■ SET TASK: Convert the records below into a two-column CSV with the columns "prompt" and "answer", one row per record, placing each value in a single quoted field and replacing any line breaks with spaces. Include only the records from the line containing "family: Proteaceae" down to the line containing "common name: Common bird's-foot-trefoil", both lines included.

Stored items
....................
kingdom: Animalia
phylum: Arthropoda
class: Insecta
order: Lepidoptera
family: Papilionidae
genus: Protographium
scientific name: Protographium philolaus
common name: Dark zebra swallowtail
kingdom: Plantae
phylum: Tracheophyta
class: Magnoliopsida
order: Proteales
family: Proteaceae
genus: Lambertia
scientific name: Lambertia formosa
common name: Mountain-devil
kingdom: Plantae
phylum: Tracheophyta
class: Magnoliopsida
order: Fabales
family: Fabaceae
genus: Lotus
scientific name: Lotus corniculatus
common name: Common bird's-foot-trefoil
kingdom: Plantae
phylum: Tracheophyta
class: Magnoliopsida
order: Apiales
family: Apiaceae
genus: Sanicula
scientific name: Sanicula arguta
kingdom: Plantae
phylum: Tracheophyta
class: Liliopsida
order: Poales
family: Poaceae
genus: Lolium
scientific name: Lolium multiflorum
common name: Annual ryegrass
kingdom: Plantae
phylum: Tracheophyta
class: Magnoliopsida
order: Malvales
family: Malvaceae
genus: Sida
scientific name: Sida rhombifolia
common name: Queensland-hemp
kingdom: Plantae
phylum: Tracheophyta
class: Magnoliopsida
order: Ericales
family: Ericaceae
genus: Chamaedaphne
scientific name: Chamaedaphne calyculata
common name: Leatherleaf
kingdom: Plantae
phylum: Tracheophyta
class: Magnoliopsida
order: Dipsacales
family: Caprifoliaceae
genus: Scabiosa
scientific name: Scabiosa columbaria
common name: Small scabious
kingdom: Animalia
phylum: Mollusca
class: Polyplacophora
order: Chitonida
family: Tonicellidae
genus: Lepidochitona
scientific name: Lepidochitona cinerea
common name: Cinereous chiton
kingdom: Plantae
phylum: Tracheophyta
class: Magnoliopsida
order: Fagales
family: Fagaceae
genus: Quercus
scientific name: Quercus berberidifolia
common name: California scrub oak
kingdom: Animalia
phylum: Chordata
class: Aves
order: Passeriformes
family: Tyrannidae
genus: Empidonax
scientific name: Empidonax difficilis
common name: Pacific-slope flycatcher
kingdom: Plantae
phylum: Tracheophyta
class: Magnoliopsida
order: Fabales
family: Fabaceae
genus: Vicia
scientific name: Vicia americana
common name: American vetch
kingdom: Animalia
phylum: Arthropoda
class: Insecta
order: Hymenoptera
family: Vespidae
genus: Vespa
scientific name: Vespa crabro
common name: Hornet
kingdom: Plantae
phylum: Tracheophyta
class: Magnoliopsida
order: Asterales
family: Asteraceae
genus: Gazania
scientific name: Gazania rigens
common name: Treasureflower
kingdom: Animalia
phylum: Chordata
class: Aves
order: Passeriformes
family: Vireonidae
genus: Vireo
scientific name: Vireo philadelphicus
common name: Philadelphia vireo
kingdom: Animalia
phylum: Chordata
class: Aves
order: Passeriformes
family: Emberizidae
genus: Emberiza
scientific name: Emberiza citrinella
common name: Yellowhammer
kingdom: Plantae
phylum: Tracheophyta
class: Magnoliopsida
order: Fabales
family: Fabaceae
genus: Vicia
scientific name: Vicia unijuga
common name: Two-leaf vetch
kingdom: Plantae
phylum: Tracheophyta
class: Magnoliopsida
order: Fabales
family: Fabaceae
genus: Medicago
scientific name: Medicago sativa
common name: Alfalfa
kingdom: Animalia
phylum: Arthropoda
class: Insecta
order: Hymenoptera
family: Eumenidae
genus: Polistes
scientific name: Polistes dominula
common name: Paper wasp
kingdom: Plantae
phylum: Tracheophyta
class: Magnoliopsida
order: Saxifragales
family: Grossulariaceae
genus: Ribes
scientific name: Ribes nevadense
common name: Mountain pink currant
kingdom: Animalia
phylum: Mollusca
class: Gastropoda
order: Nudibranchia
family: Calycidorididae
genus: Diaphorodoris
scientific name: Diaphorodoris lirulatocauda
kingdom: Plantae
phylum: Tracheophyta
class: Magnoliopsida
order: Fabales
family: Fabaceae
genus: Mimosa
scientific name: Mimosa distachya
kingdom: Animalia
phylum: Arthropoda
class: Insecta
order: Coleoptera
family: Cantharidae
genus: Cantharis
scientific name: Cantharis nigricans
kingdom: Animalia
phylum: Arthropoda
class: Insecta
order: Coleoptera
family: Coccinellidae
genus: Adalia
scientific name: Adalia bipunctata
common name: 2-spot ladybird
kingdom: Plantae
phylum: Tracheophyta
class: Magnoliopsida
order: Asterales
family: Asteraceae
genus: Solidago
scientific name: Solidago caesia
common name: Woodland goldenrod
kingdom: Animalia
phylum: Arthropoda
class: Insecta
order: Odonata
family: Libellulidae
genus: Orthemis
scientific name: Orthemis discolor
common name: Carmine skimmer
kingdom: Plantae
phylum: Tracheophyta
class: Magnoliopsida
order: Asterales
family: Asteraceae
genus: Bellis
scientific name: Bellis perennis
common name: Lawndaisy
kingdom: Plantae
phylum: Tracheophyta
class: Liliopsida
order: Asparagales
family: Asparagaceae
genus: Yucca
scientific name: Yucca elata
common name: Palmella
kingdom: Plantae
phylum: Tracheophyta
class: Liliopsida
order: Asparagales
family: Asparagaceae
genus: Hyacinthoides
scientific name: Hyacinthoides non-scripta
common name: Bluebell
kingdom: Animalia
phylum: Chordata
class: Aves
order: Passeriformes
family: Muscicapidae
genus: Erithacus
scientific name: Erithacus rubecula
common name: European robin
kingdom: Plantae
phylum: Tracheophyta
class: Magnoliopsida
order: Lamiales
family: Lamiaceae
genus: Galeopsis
....................
■ COMPLETED TASK:
prompt,answer
"family:","Proteaceae"
"genus:","Lambertia"
"scientific name:","Lambertia formosa"
"common name:","Mountain-devil"
"kingdom:","Plantae"
"phylum:","Tracheophyta"
"class:","Magnoliopsida"
"order:","Fabales"
"family:","Fabaceae"
"genus:","Lotus"
"scientific name:","Lotus corniculatus"
"common name:","Common bird's-foot-trefoil"